- **INSTRUCTIONS TO FOLLOW**
Starting at the first line of the records and stopping at the line that contains "外》须由申请人尽疾递交给自己人事档案所", transcribe every line exactly and leave out the pictures.

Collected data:
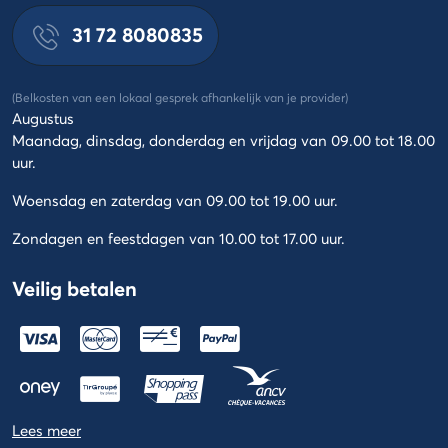
31 72 8080835
(Belkosten van een lokaal gesprek afhankelijk van je provider)
Augustus
Maandag, dinsdag, donderdag en vrijdag van 09.00 tot 18.00
uur.
Woensdag en zaterdag van 09.00 tot 19.00 uur.
Zondagen en feestdagen van 10.00 tot 17.00 uur.
Veilig betalen
Lees meer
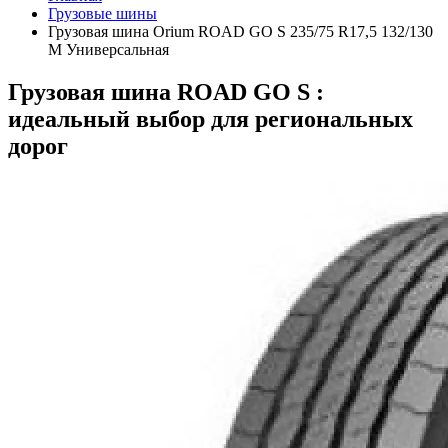
Грузовые шины
Грузовая шина Orium ROAD GO S 235/75 R17,5 132/130
M Универсальная
Грузовая шина ROAD GO S :
идеальный выбор для региональных
дорог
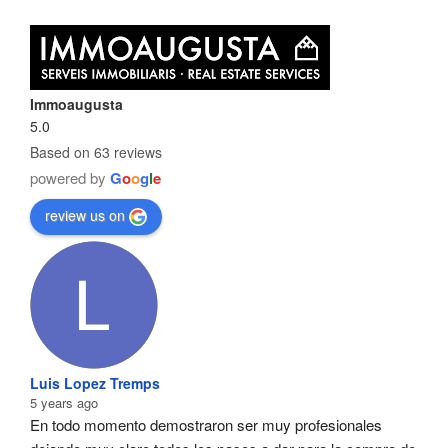
Immoaugusta
5.0
Based on 63 reviews
powered by
G
o
o
g
l
e
review us on
Luis Lopez Tremps
5 years ago
En todo momento demostraron ser muy profesionales  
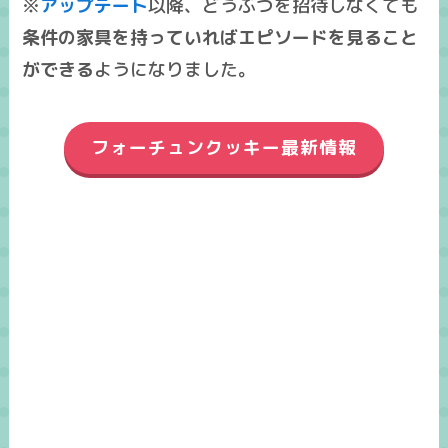
※
アップデート
以降、どうぶつを招待しなくても
条件の家具を持っていればエピソードを見ること
ができる
ようになりました。
フォーチュンクッキー最新情報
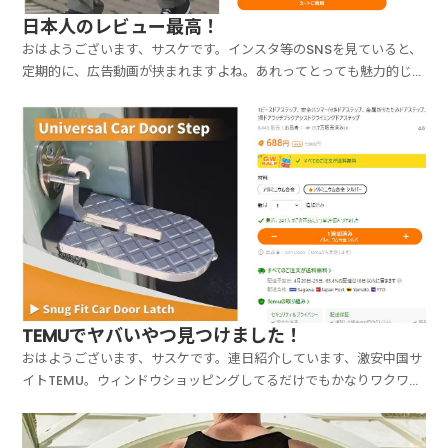
日本人のレビュー最高！
おはようございます、サスケです。インスタ等のSNSを見ていると、
定期的に、広告動画が挟まれますよね。あれってとっても魅力的じゃ
ないですか？あれ、欲しいなと思ったら、スクショしちゃってくださ
い！そして、TEMUで画像検索してみると…はい、大体出てきます！
とっても安い価格で（笑。今回ご紹介するのはこちら...
TEMUでヤバいやつ見つけました！
おはようございます、サスケです。連日紹介しています、激安中国サ
イトTEMU。ウィンドウショッピングしてるだけでもかなりワクワク
しますよ！欲しいと思っているアイテムだけでなく、「こんなものあ
ったんだ～」っていうアイテムも見つかりますのでね。で、今回、激
やばアイテムを発見してしまいました…それがこちら。...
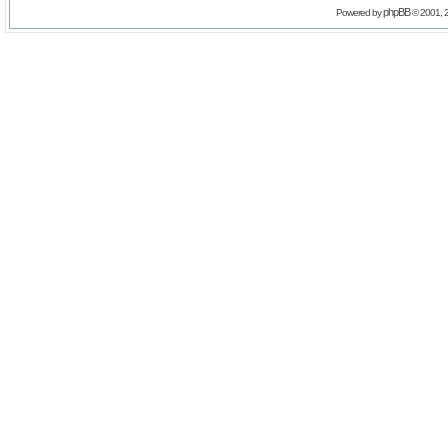
phpBB
Powered by
© 2001, 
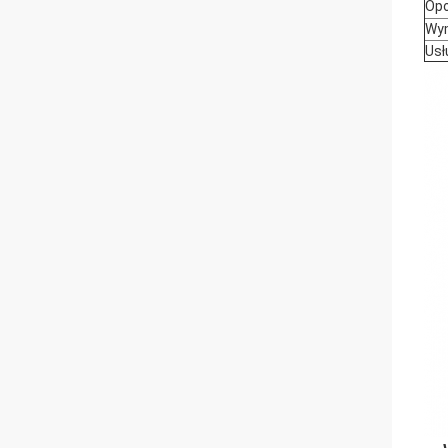
Opo
Wym
Usł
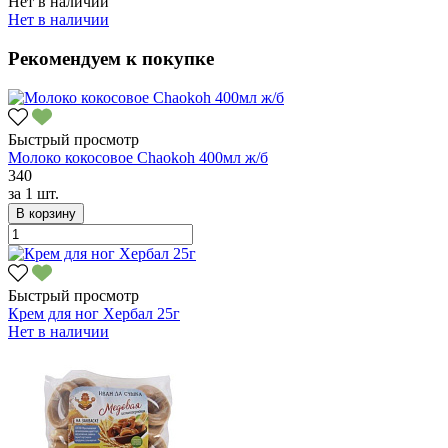
Нет в наличии
Нет в наличии
Рекомендуем к покупке
Быстрый просмотр
Молоко кокосовое Chaokoh 400мл ж/б
340
за
1 шт.
В корзину
Быстрый просмотр
Крем для ног Хербал 25г
Нет в наличии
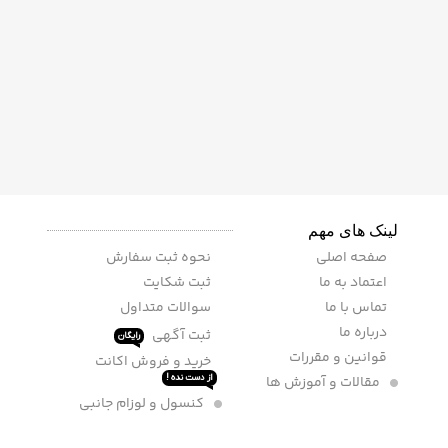
لینک های مهم
صفحه اصلی
نحوه ثبت سفارش
اعتماد به ما
ثبت شکایت
تماس با ما
سوالات متداول
درباره ما
ثبت آگهی
رایگان
قوانین و مقررات
خرید و فروش اکانت
مقالات و آموزش ها
از دست نده !
کنسول و لوزام جانبی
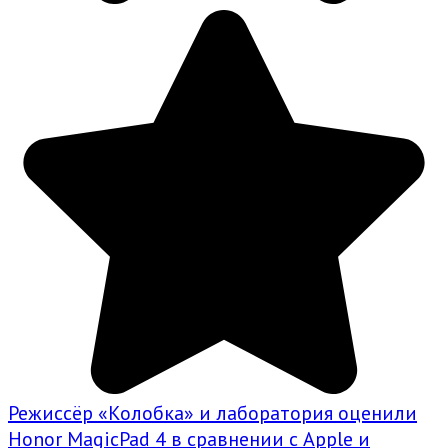
Режиссёр «Колобка» и лаборатория оценили
Honor MagicPad 4 в сравнении с Apple и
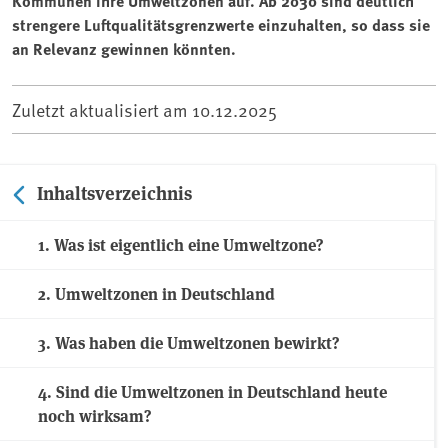
Kommunen ihre Umweltzonen auf. Ab 2030 sind deutlich
strengere Luftqualitätsgrenzwerte einzuhalten, so dass sie
an Relevanz gewinnen könnten.
Zuletzt aktualisiert am
10.12.2025
Inhaltsverzeichnis
1. Was ist eigentlich eine Umweltzone?
2. Umweltzonen in Deutschland
3. Was haben die Umweltzonen bewirkt?
4. Sind die Umweltzonen in Deutschland heute
noch wirksam?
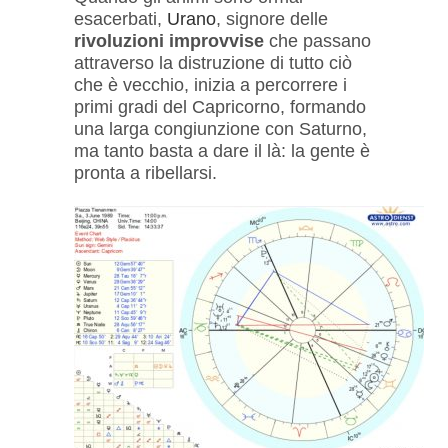
esacerbati,
Urano
, signore delle
rivoluzioni
improvvise
che passano
attraverso la distruzione di tutto ciò
che è vecchio, inizia a percorrere i
primi gradi del Capricorno, formando
una larga congiunzione con Saturno,
ma tanto basta a dare il là: la gente è
pronta a ribellarsi.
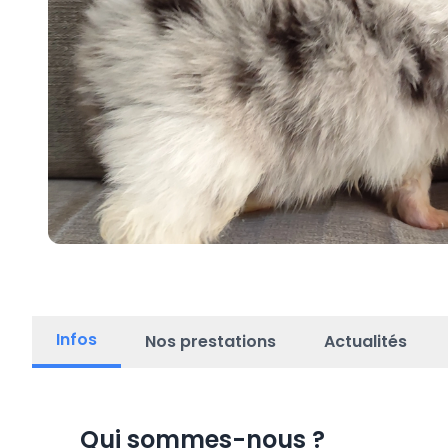
Infos
Nos prestations
Actualités
Qui sommes-nous
?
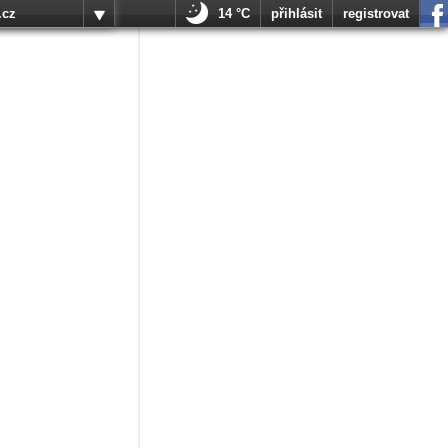
.cz
14 °C
přihlásit
registrovat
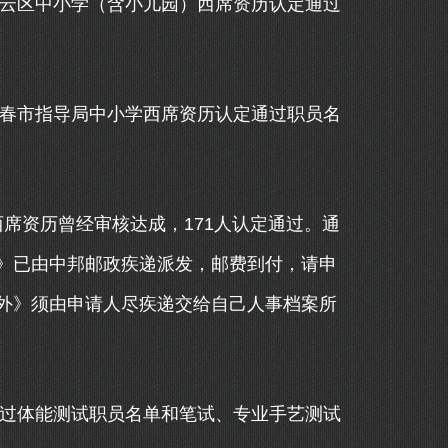
云区中小学（含小儿园）西席资历认定通过
春市指导局中小学西席资历认定通过职员名
席资历曾经审核达成，171人认定通过。通
》已由中邦邮政疾递派发，邮费到付，请申
外》须由申请人尽疾递交给自己人事档案所
过体能测试职员名单和笔试、专业手艺测试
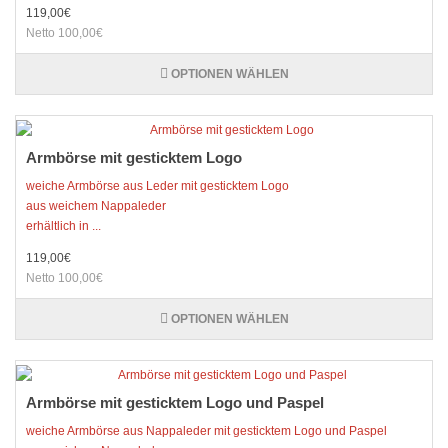
119,00€
Netto 100,00€
OPTIONEN WÄHLEN
Armbörse mit gesticktem Logo
weiche Armbörse aus Leder mit gesticktem Logo
aus weichem Nappaleder
erhältlich in ...
119,00€
Netto 100,00€
OPTIONEN WÄHLEN
Armbörse mit gesticktem Logo und Paspel
weiche Armbörse aus Nappaleder mit gesticktem Logo und Paspel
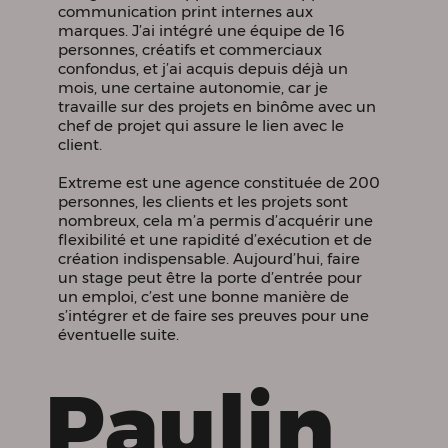
communication print internes aux
marques. J’ai intégré une équipe de 16
personnes, créatifs et commerciaux
confondus, et j’ai acquis depuis déjà un
mois, une certaine autonomie, car je
travaille sur des projets en binôme avec un
chef de projet qui assure le lien avec le
client.
Extreme est une agence constituée de 200
personnes, les clients et les projets sont
nombreux, cela m’a permis d’acquérir une
flexibilité et une rapidité d’exécution et de
création indispensable. Aujourd’hui, faire
un stage peut être la porte d’entrée pour
un emploi, c’est une bonne manière de
s’intégrer et de faire ses preuves pour une
éventuelle suite.
Paulin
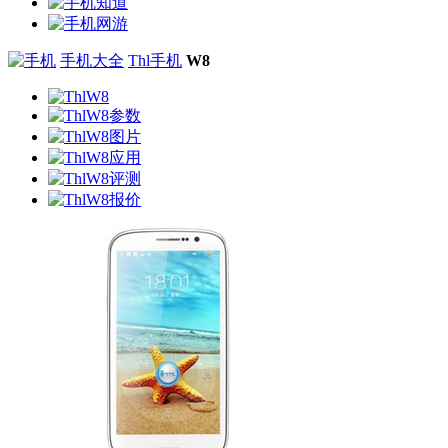
手机大全
Thl手机
W8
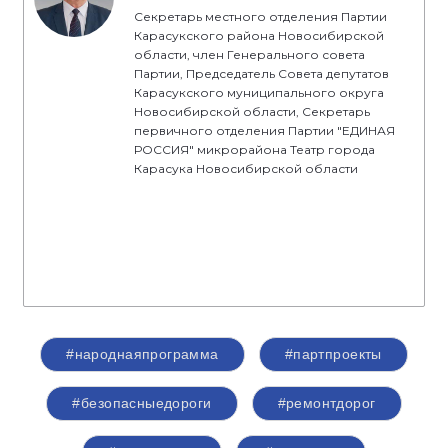
Секретарь местного отделения Партии
Карасукского района Новосибирской
области, член Генерального совета
Партии, Председатель Совета депутатов
Карасукского муниципального округа
Новосибирской области, Секретарь
первичного отделения Партии "ЕДИНАЯ
РОССИЯ" микрорайона Театр города
Карасука Новосибирской области
#народнаяпрограмма
#партпроекты
#безопасныедороги
#ремонтдорог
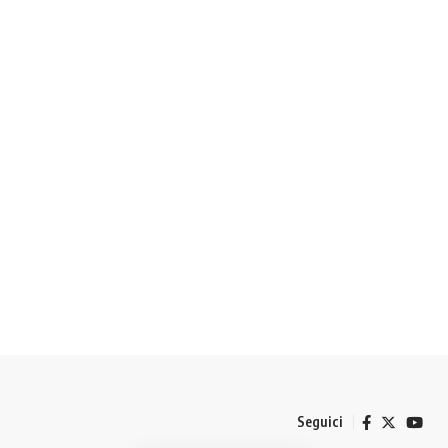
Seguici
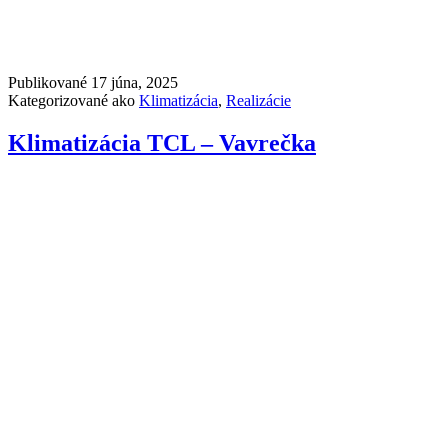
Publikované
17 júna, 2025
Kategorizované ako
Klimatizácia
,
Realizácie
Klimatizácia TCL – Vavrečka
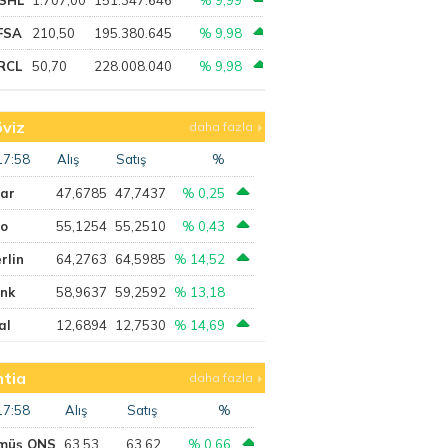
FSA
210,50
195.380.645
% 9,98
RCL
50,70
228.008.040
% 9,98
viz
daha fazla
17:58
Alış
Satış
%
lar
47,6785
47,7437
% 0,25
ro
55,1254
55,2510
% 0,43
rlin
64,2763
64,5985
% 14,52
ank
58,9637
59,2592
% 13,18
al
12,6894
12,7530
% 14,69
tia
daha fazla
17:58
Alış
Satış
%
müş ONS
63,53
63,62
% 0,66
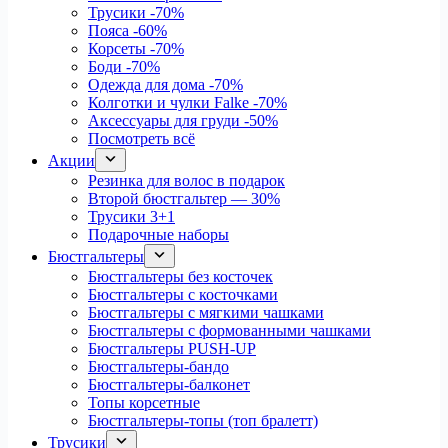
Трусики
-70%
Пояса
-60%
Корсеты
-70%
Боди
-70%
Одежда для дома
-70%
Колготки и чулки Falke
-70%
Аксессуары для груди
-50%
Посмотреть всё
Акции
Резинка для волос в подарок
Второй бюстгальтер — 30%
Трусики 3+1
Подарочные наборы
Бюстгальтеры
Бюстгальтеры без косточек
Бюстгальтеры с косточками
Бюстгальтеры с мягкими чашками
Бюстгальтеры с формованными чашками
Бюстгальтеры PUSH-UP
Бюстгальтеры-бандо
Бюстгальтеры-балконет
Топы корсетные
Бюстгальтеры-топы (топ бралетт)
Трусики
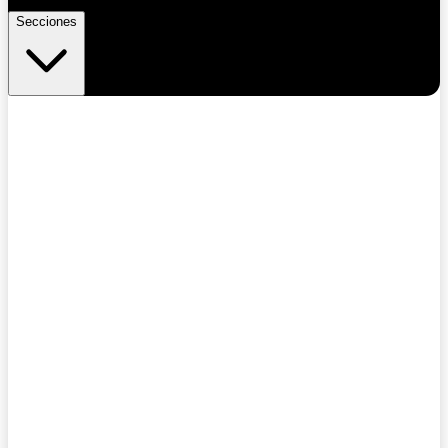
Secciones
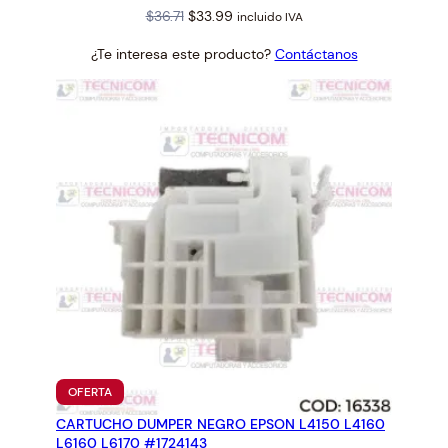
Original
Current
$
36.71
$
33.99
incluido IVA
price
price
¿Te interesa este producto?
Contáctanos
was:
is:
$36.71.
$33.99.
PRODUCTO
OFERTA
EN
CARTUCHO DUMPER NEGRO EPSON L4150 L4160
OFERTA
L6160 L6170 #1724143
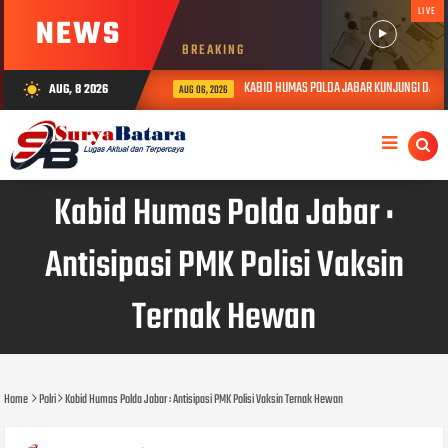
LIVE
NEWS
BREAKING
KABID HUMAS POLDA JABAR KUNJUNGI DAN BE
AUG, 8 2026
wb_sunny
AUG 06, 2026
Kabid Humas Polda Jabar :
Antisipasi PMK Polisi Vaksin
Ternak Hewan
Home
Polri
Kabid Humas Polda Jabar : Antisipasi PMK Polisi Vaksin Ternak Hewan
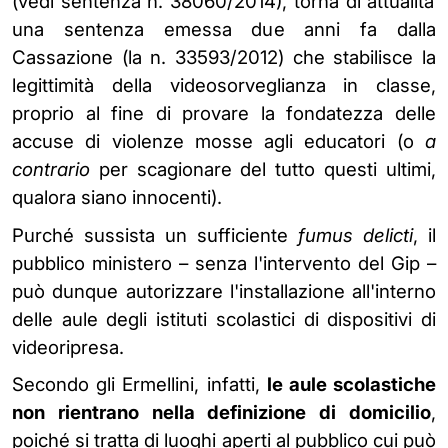
(vedi sentenza n. 38060/2014), torna di attualità
una sentenza emessa due anni fa dalla
Cassazione (la n. 33593/2012) che stabilisce la
legittimità della videosorveglianza in classe,
proprio al fine di provare la fondatezza delle
accuse di violenze mosse agli educatori (o
a
contrario
per scagionare del tutto questi ultimi,
qualora siano innocenti).
Purché sussista un sufficiente
fumus
delicti
, il
pubblico ministero – senza l'intervento del Gip –
può dunque autorizzare l'installazione all'interno
delle aule degli istituti scolastici di dispositivi di
videoripresa.
Secondo gli Ermellini, infatti,
le aule scolastiche
non rientrano nella definizione di domicilio
,
poiché si tratta di luoghi aperti al pubblico cui può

- **ANSWER FOR THIS EXERCISE**
31 72 8080835
(Belkosten van een lokaal gesprek afhankelijk van je provider)
Augustus
Maandag, dinsdag, donderdag en vrijdag van 09.00 tot 18.00
uur.
Woensdag en zaterdag van 09.00 tot 19.00 uur.
Zondagen en feestdagen van 10.00 tot 17.00 uur.
Veilig betalen
Lees meer
Грузовые шины
Грузовая шина Orium ROAD GO S 235/75 R17,5 132/130
M Универсальная
Грузовая шина ROAD GO S :
идеальный выбор для региональных
дорог
Immoaugusta
5.0
Based on 63 reviews
powered by
G
o
o
g
l
e
review us on
Luis Lopez Tremps
5 years ago
En todo momento demostraron ser muy profesionales  
※
アップデート
以降、どうぶつを招待しなくても
条件の家具を持っていればエピソードを見ること
ができる
ようになりました。
フォーチュンクッキー最新情報
日本人のレビュー最高！
おはようございます、サスケです。インスタ等のSNSを見ていると、
定期的に、広告動画が挟まれますよね。あれってとっても魅力的じゃ
ないですか？あれ、欲しいなと思ったら、スクショしちゃってくださ
い！そして、TEMUで画像検索してみると…はい、大体出てきます！
とっても安い価格で（笑。今回ご紹介するのはこちら...
TEMUでヤバいやつ見つけました！
おはようございます、サスケです。連日紹介しています、激安中国サ
イトTEMU。ウィンドウショッピングしてるだけでもかなりワクワク
しますよ！欲しいと思っているアイテムだけでなく、「こんなものあ
ったんだ～」っていうアイテムも見つかりますのでね。で、今回、激
やばアイテムを発見してしまいました…それがこちら。...
phpBB
Powered by
© 2001, 
Opo
Wym
Usł
Нет в наличии
Нет в наличии
Рекомендуем к покупке
Быстрый просмотр
Молоко кокосовое Chaokoh 400мл ж/б
340
за
1 шт.
В корзину
Быстрый просмотр
Крем для ног Хербал 25г
Нет в наличии
لینک های مهم
صفحه اصلی
نحوه ثبت سفارش
اعتماد به ما
ثبت شکایت
تماس با ما
سوالات متداول
درباره ما
ثبت آگهی
رایگان
قوانین و مقررات
خرید و فروش اکانت
مقالات و آموزش ها
از دست نده !
کنسول و لوزام جانبی
Режиссёр «Колобка» и лаборатория оценили
Honor MagicPad 4 в сравнении с Apple и
Kommunen ihre Umweltzonen auf. Ab 2030 sind deutlich
strengere Luftqualitätsgrenzwerte einzuhalten, so dass sie
an Relevanz gewinnen könnten.
Zuletzt aktualisiert am
10.12.2025
Inhaltsverzeichnis
1. Was ist eigentlich eine Umweltzone?
2. Umweltzonen in Deutschland
3. Was haben die Umweltzonen bewirkt?
4. Sind die Umweltzonen in Deutschland heute
noch wirksam?
esacerbati,
Urano
, signore delle
rivoluzioni
improvvise
che passano
attraverso la distruzione di tutto ciò
che è vecchio, inizia a percorrere i
primi gradi del Capricorno, formando
una larga congiunzione con Saturno,
ma tanto basta a dare il là: la gente è
pronta a ribellarsi.
Infos
Nos prestations
Actualités
Qui sommes-nous
?
.cz
14 °C
přihlásit
registrovat
云区中小学（含小儿园）西席资历认定通过
春市指导局中小学西席资历认定通过职员名
席资历曾经审核达成，171人认定通过。通
》已由中邦邮政疾递派发，邮费到付，请申
外》须由申请人尽疾递交给自己人事档案所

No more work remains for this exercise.